# [WHAT YOU WILL DO]
Output an exact reproduction of the data.

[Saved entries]
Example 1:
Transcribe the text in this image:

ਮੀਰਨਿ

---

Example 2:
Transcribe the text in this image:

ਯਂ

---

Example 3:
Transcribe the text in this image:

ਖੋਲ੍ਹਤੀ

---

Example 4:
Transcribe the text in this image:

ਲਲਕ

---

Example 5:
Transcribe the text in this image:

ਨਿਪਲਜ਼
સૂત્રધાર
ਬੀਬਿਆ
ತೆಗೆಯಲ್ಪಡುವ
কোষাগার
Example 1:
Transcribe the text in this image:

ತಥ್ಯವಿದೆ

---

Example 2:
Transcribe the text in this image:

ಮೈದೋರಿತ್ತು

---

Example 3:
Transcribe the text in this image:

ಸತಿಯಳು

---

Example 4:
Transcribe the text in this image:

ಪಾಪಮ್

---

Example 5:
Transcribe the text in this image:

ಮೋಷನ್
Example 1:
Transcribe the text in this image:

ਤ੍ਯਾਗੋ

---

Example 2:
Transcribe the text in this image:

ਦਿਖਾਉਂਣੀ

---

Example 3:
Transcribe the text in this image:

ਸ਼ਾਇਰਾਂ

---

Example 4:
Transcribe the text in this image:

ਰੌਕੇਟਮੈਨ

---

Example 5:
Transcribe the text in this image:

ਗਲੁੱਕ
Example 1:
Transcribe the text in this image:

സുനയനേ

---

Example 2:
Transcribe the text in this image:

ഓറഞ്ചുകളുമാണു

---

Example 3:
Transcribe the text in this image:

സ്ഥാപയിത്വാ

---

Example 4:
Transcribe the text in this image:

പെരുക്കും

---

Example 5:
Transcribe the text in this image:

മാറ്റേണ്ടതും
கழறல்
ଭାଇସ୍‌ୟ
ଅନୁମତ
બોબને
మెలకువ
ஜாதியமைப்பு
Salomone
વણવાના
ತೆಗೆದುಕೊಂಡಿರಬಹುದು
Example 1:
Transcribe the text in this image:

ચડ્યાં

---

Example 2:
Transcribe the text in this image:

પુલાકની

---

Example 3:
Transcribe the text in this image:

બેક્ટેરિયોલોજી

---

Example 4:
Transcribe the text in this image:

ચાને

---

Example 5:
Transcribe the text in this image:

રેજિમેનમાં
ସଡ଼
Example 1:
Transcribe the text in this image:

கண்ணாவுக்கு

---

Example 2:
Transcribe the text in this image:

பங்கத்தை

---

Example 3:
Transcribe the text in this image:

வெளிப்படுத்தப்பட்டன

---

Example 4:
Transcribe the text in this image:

# [RESULT OF THE EXERCISE]
Example 1:
Transcribe the text in this image:

ਮੀਰਨਿ

---

Example 2:
Transcribe the text in this image:

ਯਂ

---

Example 3:
Transcribe the text in this image:

ਖੋਲ੍ਹਤੀ

---

Example 4:
Transcribe the text in this image:

ਲਲਕ

---

Example 5:
Transcribe the text in this image:

ਨਿਪਲਜ਼
સૂત્રધાર
ਬੀਬਿਆ
ತೆಗೆಯಲ್ಪಡುವ
কোষাগার
Example 1:
Transcribe the text in this image:

ತಥ್ಯವಿದೆ

---

Example 2:
Transcribe the text in this image:

ಮೈದೋರಿತ್ತು

---

Example 3:
Transcribe the text in this image:

ಸತಿಯಳು

---

Example 4:
Transcribe the text in this image:

ಪಾಪಮ್

---

Example 5:
Transcribe the text in this image:

ಮೋಷನ್
Example 1:
Transcribe the text in this image:

ਤ੍ਯਾਗੋ

---

Example 2:
Transcribe the text in this image:

ਦਿਖਾਉਂਣੀ

---

Example 3:
Transcribe the text in this image:

ਸ਼ਾਇਰਾਂ

---

Example 4:
Transcribe the text in this image:

ਰੌਕੇਟਮੈਨ

---

Example 5:
Transcribe the text in this image:

ਗਲੁੱਕ
Example 1:
Transcribe the text in this image:

സുനയനേ

---

Example 2:
Transcribe the text in this image:

ഓറഞ്ചുകളുമാണു

---

Example 3:
Transcribe the text in this image:

സ്ഥാപയിത്വാ

---

Example 4:
Transcribe the text in this image:

പെരുക്കും

---

Example 5:
Transcribe the text in this image:

മാറ്റേണ്ടതും
கழறல்
ଭାଇସ୍‌ୟ
ଅନୁମତ
બોબને
మెలకువ
ஜாதியமைப்பு
Salomone
વણવાના
ತೆಗೆದುಕೊಂಡಿರಬಹುದು
Example 1:
Transcribe the text in this image:

ચડ્યાં

---

Example 2:
Transcribe the text in this image:

પુલાકની

---

Example 3:
Transcribe the text in this image:

બેક્ટેરિયોલોજી

---

Example 4:
Transcribe the text in this image:

ચાને

---

Example 5:
Transcribe the text in this image:

રેજિમેનમાં
ସଡ଼
Example 1:
Transcribe the text in this image:

கண்ணாவுக்கு

---

Example 2:
Transcribe the text in this image:

பங்கத்தை

---

Example 3:
Transcribe the text in this image:

வெளிப்படுத்தப்பட்டன

---

Example 4:
Transcribe the text in this image:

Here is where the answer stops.